As such, after the passage of a period of time required for curing the melted resin material, the both dies are opened and an ejector pin provided in the both dies is employed to release the resin-molded body and lead frame in the upper and lower cavities and the resin cured in the resin channel.
The above, conventional die typically has a surface plated with hard chromium (HCr). As such, the upper and lower cavities both have a surface highly adhesive to a resin molded body. As such an ejector pin is not sufficient to eject and thus release the resin molded body from the cavities.
Furthermore, a resin molded body (a product) readily chips if an ejector pin is used to eject and thus release the resin molded body from the upper and lower cavities.
Furthermore, melted resin material readily enters the P.L plane of the dies and resin flash (the resin cured) remains and thus readily adheres.
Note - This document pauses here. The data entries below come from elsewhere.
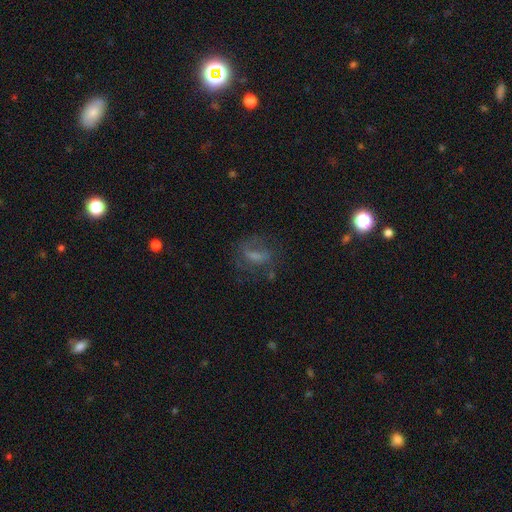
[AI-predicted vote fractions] Smooth or featured?
  - featured or disk: 43% *
  - smooth: 40%
  - star or artifact: 17%
Merging?
  - none: 57% *
  - major disturbance: 21%
  - minor disturbance: 20%
  - merger: 3%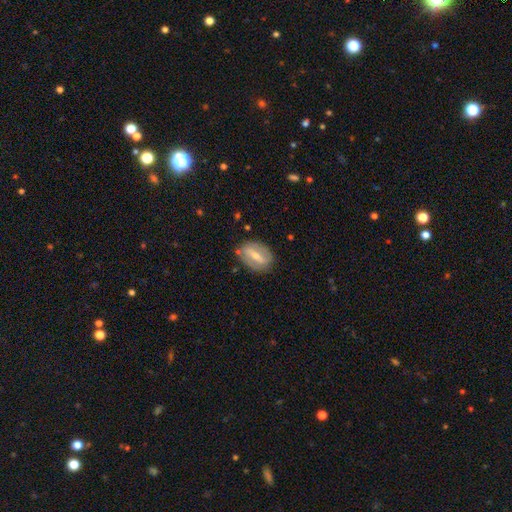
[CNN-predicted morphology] smooth-or-featured: featured or disk: 60% | smooth: 33% | star or artifact: 6%
  disk-edge-on: no: 85% | yes: 15%
    bar: strong: 64% | weak: 26% | no: 11%
    has-spiral-arms: no: 63% | yes: 37%
    bulge-size: small: 49% | moderate: 44% | none: 3% | large: 2% | dominant: 1%
  merging: none: 79% | minor disturbance: 15% | major disturbance: 4% | merger: 2%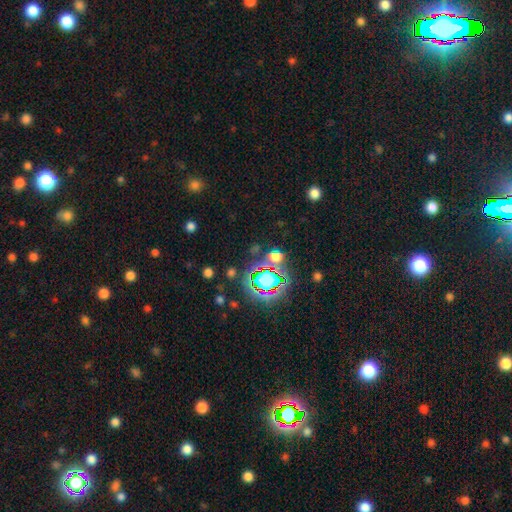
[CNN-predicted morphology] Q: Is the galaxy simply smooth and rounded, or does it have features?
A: star or artifact — 81%.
The adhering resin flash affects product size and the like and also enters the resin molded body to prevent uniform production of products.
Furthermore, if resin flash adheres to an air vent allowing the die cavity to externally communicate, the die cavity would be tightly sealed and cannot exhaust its internal air through the air vent. As such, the air in the die cavity is introduced into the resin molded body and the resin molded body would have a portion which is not filled with the resin.
Furthermore, to prevent resin flash from adhering a resin material is compounded with an increased amount of a mold release agent, although the mold release agent would degrade the adhesion between a surface of a lead frame made of metal and a resin molded body (the resin cured).
As such, there can hardly be obtained a high quality product (resin-molded body) that is highly reliable.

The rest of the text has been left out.